Given text:
------------------------------
This next section he titles for complex decision-making
interactions. He considers like Wiggins (2005) that the business of education is to
improve performance. He states that there are two performance-based courses. On
one side you have procedures that are like steps from one to gazillion, and
then the other side is to teach principles that guide decisions. He considers
teaching principles to be soft skills training. He then lists pros and cons of
complex branching. Most decisions are nuanced and the solution for one
situation, may work, but not in another – it just depends. He does state that the branch interactions are
great for getting to the heart of the principle you are teaching and this might
correspond to Wiggins "big ideas." He notes that challenges are to provide
situations and decisions that force us to demonstrate understanding or the need
to gain by learning more about the situation. That's a really good point, and
then the second part choices assist us in collecting information to know what's
right, or we may just make a decision and work through the consequences. He
then explains that complex branch scenarios is like telling a story, and that a
few tips to doing this would be to keep this scenario simple, review what makes
a good story, take a creative writing course, and read some books on storytelling
and scenario-building.
------------------------------
Rows:
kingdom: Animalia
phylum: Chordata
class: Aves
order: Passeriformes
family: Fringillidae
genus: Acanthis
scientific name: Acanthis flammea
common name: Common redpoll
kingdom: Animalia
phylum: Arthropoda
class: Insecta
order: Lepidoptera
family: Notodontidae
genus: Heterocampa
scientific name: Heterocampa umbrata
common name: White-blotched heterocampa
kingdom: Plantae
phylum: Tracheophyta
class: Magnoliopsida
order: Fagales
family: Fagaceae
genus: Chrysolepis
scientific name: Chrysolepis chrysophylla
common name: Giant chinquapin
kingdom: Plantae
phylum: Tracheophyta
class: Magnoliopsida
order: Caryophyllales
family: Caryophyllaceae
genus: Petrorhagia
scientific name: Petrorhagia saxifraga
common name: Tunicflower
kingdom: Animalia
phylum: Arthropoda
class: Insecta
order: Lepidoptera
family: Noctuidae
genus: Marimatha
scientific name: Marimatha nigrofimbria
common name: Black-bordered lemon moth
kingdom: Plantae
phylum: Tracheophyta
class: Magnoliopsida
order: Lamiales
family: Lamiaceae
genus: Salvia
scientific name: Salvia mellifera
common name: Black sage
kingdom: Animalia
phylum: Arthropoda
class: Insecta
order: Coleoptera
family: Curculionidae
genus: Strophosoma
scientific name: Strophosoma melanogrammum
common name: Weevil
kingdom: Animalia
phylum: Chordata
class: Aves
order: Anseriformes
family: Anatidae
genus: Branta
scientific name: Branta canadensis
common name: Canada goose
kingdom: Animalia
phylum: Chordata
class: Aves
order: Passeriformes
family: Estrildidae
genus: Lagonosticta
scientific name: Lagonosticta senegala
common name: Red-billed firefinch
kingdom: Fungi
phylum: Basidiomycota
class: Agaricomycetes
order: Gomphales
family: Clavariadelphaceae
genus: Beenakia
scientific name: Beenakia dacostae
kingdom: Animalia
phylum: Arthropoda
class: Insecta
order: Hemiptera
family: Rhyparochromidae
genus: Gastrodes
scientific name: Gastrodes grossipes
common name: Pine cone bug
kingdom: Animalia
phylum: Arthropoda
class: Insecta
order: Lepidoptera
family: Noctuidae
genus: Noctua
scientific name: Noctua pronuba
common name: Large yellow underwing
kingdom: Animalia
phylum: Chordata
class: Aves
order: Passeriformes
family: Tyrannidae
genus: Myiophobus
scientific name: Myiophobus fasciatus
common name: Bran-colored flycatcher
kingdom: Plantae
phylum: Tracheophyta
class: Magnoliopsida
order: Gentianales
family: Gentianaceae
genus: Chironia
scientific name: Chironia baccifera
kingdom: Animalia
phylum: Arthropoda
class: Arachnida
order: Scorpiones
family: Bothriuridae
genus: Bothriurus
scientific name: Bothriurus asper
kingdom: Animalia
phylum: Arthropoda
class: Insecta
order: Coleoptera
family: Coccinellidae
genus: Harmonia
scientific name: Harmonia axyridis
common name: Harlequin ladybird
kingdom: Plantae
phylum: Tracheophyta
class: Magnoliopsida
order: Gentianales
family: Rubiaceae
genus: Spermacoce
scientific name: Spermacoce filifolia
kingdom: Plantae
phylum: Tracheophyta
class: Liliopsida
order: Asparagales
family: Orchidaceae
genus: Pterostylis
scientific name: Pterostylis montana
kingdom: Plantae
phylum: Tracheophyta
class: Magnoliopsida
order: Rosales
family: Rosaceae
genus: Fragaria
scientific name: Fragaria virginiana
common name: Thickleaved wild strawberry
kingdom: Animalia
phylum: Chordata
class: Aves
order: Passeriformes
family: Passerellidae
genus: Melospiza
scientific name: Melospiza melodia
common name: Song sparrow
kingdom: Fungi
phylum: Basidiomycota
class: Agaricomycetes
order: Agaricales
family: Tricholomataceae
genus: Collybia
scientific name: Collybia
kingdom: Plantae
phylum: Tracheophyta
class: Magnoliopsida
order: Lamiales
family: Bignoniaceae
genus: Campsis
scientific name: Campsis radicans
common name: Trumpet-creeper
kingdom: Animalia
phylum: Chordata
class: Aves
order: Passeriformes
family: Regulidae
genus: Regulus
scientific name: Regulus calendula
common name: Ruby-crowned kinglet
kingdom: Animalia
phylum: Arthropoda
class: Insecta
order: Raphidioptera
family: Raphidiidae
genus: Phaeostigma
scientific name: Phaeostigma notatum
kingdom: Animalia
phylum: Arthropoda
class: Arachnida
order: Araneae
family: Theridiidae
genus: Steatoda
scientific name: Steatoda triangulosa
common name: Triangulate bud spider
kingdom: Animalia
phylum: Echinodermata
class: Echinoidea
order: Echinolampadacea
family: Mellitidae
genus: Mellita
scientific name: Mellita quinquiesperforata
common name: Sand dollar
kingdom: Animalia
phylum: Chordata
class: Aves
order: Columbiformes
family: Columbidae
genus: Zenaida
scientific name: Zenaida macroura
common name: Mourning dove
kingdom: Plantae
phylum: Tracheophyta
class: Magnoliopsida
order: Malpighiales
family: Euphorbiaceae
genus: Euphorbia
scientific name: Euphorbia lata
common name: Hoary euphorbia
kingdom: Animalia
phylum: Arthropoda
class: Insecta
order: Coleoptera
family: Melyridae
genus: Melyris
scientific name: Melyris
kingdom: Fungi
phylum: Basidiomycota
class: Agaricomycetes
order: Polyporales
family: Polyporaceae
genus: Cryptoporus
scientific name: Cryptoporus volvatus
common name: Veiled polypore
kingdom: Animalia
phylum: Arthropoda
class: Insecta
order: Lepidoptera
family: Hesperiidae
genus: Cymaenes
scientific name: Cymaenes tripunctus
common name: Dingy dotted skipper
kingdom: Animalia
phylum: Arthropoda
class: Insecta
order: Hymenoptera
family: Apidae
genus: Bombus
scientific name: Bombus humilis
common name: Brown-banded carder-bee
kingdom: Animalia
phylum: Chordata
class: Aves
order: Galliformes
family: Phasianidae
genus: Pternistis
------------------------------
What this exercise asks:
1 – In the passage on complex decision-making interactions, what does he consider teaching principles to be?
2 – Copy out, word for word, the stretch of rows from the line that contains "class: Echinoidea" through the line that contains "order: Malpighiales", including both of those lines.

List of solutions:
1 – Soft skills training.

2 –
class: Echinoidea
order: Echinolampadacea
family: Mellitidae
genus: Mellita
scientific name: Mellita quinquiesperforata
common name: Sand dollar
kingdom: Animalia
phylum: Chordata
class: Aves
order: Columbiformes
family: Columbidae
genus: Zenaida
scientific name: Zenaida macroura
common name: Mourning dove
kingdom: Plantae
phylum: Tracheophyta
class: Magnoliopsida
order: Malpighiales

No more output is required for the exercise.